THE TASK :: Leaving the pictures out, print the lines from the first line of the listing through the line containing "Write a solution", exactly as they read, and no others.

BEGIN SUPPLIED RECORDS

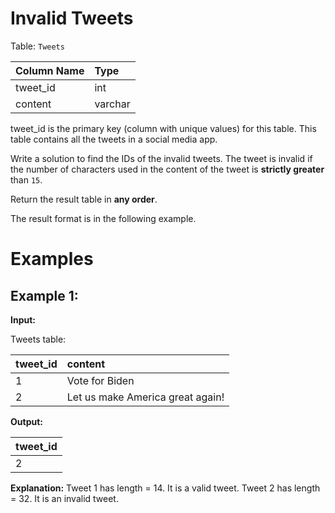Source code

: ﻿# Invalid Tweets

Table: `Tweets`


| Column Name    | Type    |
| :------------- | :------ |
| tweet_id       | int     |
| content        | varchar |

tweet_id is the primary key (column with unique values) for this table.
This table contains all the tweets in a social media app.

Write a solution to find the IDs of the invalid tweets. The tweet is invalid if the number of characters used in the content of the tweet is **strictly greater** than `15`.

Return the result table in **any order**.

The result format is in the following example.

# Examples

## Example 1:

**Input:**

Tweets table:

| tweet_id | content                          |
| :------- | :------------------------------- |
| 1        | Vote for Biden                   |
| 2        | Let us make America great again! |

**Output:**


| tweet_id |
| :------- |
| 2        |


**Explanation:** 
Tweet 1 has length = 14. It is a valid tweet.
Tweet 2 has length = 32. It is an invalid tweet.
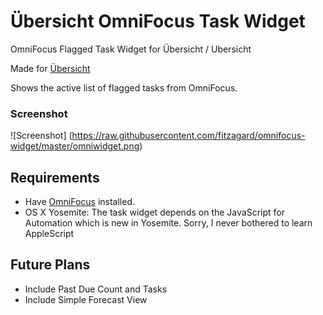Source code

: # Übersicht OmniFocus Task Widget
OmniFocus Flagged Task Widget for Übersicht / Ubersicht

Made for [Übersicht](http://tracesof.net/uebersicht/)

Shows the active list of flagged tasks from OmniFocus.

### Screenshot
![Screenshot]
(https://raw.githubusercontent.com/fitzagard/omnifocus-widget/master/omniwidget.png)

## Requirements

- Have [OmniFocus](https://www.omnigroup.com/omnifocus) installed.
- OS X Yosemite: The task widget depends on the JavaScript for Automation which is new in Yosemite. Sorry, I never bothered to learn AppleScript


## Future Plans

- Include Past Due Count and Tasks
- Include Simple Forecast View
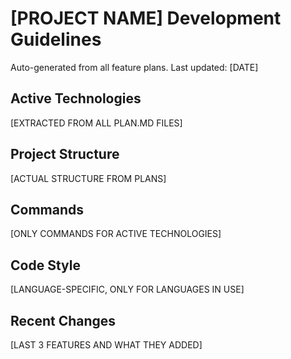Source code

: # [PROJECT NAME] Development Guidelines

Auto-generated from all feature plans. Last updated: [DATE]

## Active Technologies

[EXTRACTED FROM ALL PLAN.MD FILES]

## Project Structure

[ACTUAL STRUCTURE FROM PLANS]

## Commands

[ONLY COMMANDS FOR ACTIVE TECHNOLOGIES]

## Code Style

[LANGUAGE-SPECIFIC, ONLY FOR LANGUAGES IN USE]

## Recent Changes

[LAST 3 FEATURES AND WHAT THEY ADDED]

<!-- MANUAL ADDITIONS START -->
<!-- MANUAL ADDITIONS END -->
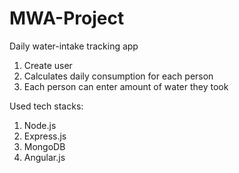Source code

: # MWA-Project

Daily water-intake tracking app

1. Create user
2. Calculates daily consumption for each person
3. Each person can enter amount of water they took

Used tech stacks:

1. Node.js
2. Express.js
3. MongoDB
4. Angular.js
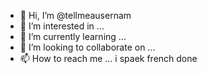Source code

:- 👋 Hi, I’m @tellmeausernam
- 👀 I’m interested in ...
- 🌱 I’m currently learning ...
- 💞️ I’m looking to collaborate on ...
- 📫 How to reach me ...
i spaek french
done

<!---
tellmeausernam/tellmeausernam is a ✨ special ✨ repository because its `README.md` (this file) appears on your GitHub profile.
You can click the Preview link to take a look at your changes.
--->
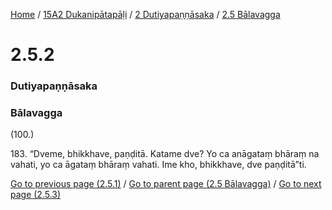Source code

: 
[Home](/) / [15A2 Dukanipātapāḷi](../../../15A2.md) / [2 Dutiyapaṇṇāsaka](../../2.md) / [2.5 Bālavagga](../2.5.md)

# 2.5.2

### Dutiyapaṇṇāsaka

### Bālavagga

(100.)

183\. “Dveme, bhikkhave, paṇḍitā. Katame dve? Yo ca anāgataṃ bhāraṃ na vahati, yo ca āgataṃ bhāraṃ vahati. Ime kho, bhikkhave, dve paṇḍitā”ti.

[Go to previous page (2.5.1)](2.5.1.md) / [Go to parent page (2.5 Bālavagga)](../2.5.md) / [Go to next page (2.5.3)](2.5.3.md)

END SUPPLIED RECORDS

ANSWER TO THIS PROBLEM ::
Source code

: ﻿# Invalid Tweets

Table: `Tweets`


| Column Name    | Type    |
| :------------- | :------ |
| tweet_id       | int     |
| content        | varchar |

tweet_id is the primary key (column with unique values) for this table.
This table contains all the tweets in a social media app.

Write a solution to find the IDs of the invalid tweets. The tweet is invalid if the number of characters used in the content of the tweet is **strictly greater** than `15`.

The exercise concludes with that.